PROBLEM TO WORK ON: Rewrite all of the material below, putting "graph" in place of every occurrence of "chart" and leaving everything else as it is.

GIVEN RECORDS:
-.-.-
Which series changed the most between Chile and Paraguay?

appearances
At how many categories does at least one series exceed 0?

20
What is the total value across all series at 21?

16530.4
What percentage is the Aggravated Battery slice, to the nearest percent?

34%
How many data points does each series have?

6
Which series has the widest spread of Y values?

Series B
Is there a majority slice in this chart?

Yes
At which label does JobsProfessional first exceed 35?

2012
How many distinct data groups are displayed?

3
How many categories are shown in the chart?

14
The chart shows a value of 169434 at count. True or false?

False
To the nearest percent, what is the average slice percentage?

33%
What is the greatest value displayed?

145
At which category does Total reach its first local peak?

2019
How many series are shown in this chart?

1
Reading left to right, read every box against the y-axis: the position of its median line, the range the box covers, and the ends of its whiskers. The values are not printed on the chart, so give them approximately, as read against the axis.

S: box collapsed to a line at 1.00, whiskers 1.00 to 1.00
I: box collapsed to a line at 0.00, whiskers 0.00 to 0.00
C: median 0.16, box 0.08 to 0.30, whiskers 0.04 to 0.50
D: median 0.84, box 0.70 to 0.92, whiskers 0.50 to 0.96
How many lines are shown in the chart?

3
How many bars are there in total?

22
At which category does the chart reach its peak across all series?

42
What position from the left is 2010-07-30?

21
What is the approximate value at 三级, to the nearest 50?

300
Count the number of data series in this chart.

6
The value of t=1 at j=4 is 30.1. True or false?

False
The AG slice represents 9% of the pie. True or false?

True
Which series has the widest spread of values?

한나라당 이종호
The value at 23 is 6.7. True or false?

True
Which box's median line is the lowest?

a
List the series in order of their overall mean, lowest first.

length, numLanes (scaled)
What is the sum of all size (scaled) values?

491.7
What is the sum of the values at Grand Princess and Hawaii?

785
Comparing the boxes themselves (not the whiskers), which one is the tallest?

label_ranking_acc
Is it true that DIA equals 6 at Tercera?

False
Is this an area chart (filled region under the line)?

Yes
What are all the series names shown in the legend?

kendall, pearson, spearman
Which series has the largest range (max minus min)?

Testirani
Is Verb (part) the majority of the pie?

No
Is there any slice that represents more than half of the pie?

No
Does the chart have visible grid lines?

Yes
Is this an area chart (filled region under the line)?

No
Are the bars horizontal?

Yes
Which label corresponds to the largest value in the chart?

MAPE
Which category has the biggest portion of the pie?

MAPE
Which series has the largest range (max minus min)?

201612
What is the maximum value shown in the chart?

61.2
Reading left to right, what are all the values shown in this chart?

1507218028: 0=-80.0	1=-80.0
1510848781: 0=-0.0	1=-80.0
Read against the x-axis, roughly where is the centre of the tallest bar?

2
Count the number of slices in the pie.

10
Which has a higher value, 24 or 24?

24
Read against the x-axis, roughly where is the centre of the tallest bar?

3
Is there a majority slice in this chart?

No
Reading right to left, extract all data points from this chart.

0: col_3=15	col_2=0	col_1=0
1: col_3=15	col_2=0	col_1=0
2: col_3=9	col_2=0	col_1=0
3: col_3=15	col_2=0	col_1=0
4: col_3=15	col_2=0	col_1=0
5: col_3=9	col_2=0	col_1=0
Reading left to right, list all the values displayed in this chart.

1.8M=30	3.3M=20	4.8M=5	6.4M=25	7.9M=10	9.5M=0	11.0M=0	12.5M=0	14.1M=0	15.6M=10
-.-.-
TASK RESULT:
Which series changed the most between Chile and Paraguay?

appearances
At how many categories does at least one series exceed 0?

20
What is the total value across all series at 21?

16530.4
What percentage is the Aggravated Battery slice, to the nearest percent?

34%
How many data points does each series have?

6
Which series has the widest spread of Y values?

Series B
Is there a majority slice in this graph?

Yes
At which label does JobsProfessional first exceed 35?

2012
How many distinct data groups are displayed?

3
How many categories are shown in the graph?

14
The graph shows a value of 169434 at count. True or false?

False
To the nearest percent, what is the average slice percentage?

33%
What is the greatest value displayed?

145
At which category does Total reach its first local peak?

2019
How many series are shown in this graph?

1
Reading left to right, read every box against the y-axis: the position of its median line, the range the box covers, and the ends of its whiskers. The values are not printed on the graph, so give them approximately, as read against the axis.

S: box collapsed to a line at 1.00, whiskers 1.00 to 1.00
I: box collapsed to a line at 0.00, whiskers 0.00 to 0.00
C: median 0.16, box 0.08 to 0.30, whiskers 0.04 to 0.50
D: median 0.84, box 0.70 to 0.92, whiskers 0.50 to 0.96
How many lines are shown in the graph?

3
How many bars are there in total?

22
At which category does the graph reach its peak across all series?

42
What position from the left is 2010-07-30?

21
What is the approximate value at 三级, to the nearest 50?

300
Count the number of data series in this graph.

6
The value of t=1 at j=4 is 30.1. True or false?

False
The AG slice represents 9% of the pie. True or false?

True
Which series has the widest spread of values?

한나라당 이종호
The value at 23 is 6.7. True or false?

True
Which box's median line is the lowest?

a
List the series in order of their overall mean, lowest first.

length, numLanes (scaled)
What is the sum of all size (scaled) values?

491.7
What is the sum of the values at Grand Princess and Hawaii?

785
Comparing the boxes themselves (not the whiskers), which one is the tallest?

label_ranking_acc
Is it true that DIA equals 6 at Tercera?

False
Is this an area graph (filled region under the line)?

Yes
What are all the series names shown in the legend?

kendall, pearson, spearman
Which series has the largest range (max minus min)?

Testirani
Is Verb (part) the majority of the pie?

No
Is there any slice that represents more than half of the pie?

No
Does the graph have visible grid lines?

Yes
Is this an area graph (filled region under the line)?

No
Are the bars horizontal?

Yes
Which label corresponds to the largest value in the graph?

MAPE
Which category has the biggest portion of the pie?

MAPE
Which series has the largest range (max minus min)?

201612
What is the maximum value shown in the graph?

61.2
Reading left to right, what are all the values shown in this graph?

1507218028: 0=-80.0	1=-80.0
1510848781: 0=-0.0	1=-80.0
Read against the x-axis, roughly where is the centre of the tallest bar?

2
Count the number of slices in the pie.

10
Which has a higher value, 24 or 24?

24
Read against the x-axis, roughly where is the centre of the tallest bar?

3
Is there a majority slice in this graph?

No
Reading right to left, extract all data points from this graph.

0: col_3=15	col_2=0	col_1=0
1: col_3=15	col_2=0	col_1=0
2: col_3=9	col_2=0	col_1=0
3: col_3=15	col_2=0	col_1=0
4: col_3=15	col_2=0	col_1=0
5: col_3=9	col_2=0	col_1=0
Reading left to right, list all the values displayed in this graph.

1.8M=30	3.3M=20	4.8M=5	6.4M=25	7.9M=10	9.5M=0	11.0M=0	12.5M=0	14.1M=0	15.6M=10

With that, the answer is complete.